[Stored data]
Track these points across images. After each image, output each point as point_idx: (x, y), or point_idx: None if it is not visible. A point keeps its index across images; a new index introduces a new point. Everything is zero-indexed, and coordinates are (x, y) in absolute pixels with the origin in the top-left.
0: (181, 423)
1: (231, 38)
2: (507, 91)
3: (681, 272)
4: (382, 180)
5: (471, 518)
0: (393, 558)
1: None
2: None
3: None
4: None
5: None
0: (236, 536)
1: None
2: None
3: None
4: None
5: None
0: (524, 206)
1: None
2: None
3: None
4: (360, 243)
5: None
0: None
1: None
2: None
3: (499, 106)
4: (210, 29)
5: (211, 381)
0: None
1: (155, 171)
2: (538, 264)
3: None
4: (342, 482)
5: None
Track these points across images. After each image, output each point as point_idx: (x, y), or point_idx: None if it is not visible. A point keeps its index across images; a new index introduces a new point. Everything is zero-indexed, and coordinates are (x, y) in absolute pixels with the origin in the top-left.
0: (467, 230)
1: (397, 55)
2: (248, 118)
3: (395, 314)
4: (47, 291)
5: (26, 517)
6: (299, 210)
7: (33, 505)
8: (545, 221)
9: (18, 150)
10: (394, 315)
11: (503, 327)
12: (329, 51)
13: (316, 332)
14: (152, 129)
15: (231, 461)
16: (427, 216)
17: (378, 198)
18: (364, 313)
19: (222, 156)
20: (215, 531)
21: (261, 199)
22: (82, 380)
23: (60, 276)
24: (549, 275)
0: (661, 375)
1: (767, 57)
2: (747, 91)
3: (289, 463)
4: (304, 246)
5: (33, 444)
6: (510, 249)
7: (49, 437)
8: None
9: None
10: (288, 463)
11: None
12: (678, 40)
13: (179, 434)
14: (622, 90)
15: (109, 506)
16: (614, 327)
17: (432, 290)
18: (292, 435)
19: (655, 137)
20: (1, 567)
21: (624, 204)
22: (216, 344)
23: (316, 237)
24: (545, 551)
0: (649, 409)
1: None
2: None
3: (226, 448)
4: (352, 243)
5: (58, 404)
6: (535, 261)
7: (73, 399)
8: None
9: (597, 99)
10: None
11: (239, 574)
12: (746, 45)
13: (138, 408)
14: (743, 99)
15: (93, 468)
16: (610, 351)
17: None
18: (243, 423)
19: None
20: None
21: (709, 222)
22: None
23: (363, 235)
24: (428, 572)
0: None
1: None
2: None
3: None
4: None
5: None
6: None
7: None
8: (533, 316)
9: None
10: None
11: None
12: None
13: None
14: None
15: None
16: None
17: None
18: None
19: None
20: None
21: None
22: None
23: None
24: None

● **Task instructions**
Can you rewrite everything from the start of the listing down to the line containing "5: (471, 518)", with "Track" replaced by "Follow" and all else unchanged?

● **Task solution**
Follow these points across images. After each image, output each point as point_idx: (x, y), or point_idx: None if it is not visible. A point keeps its index across images; a new index introduces a new point. Everything is zero-indexed, and coordinates are (x, y) in absolute pixels with the origin in the top-left.
0: (181, 423)
1: (231, 38)
2: (507, 91)
3: (681, 272)
4: (382, 180)
5: (471, 518)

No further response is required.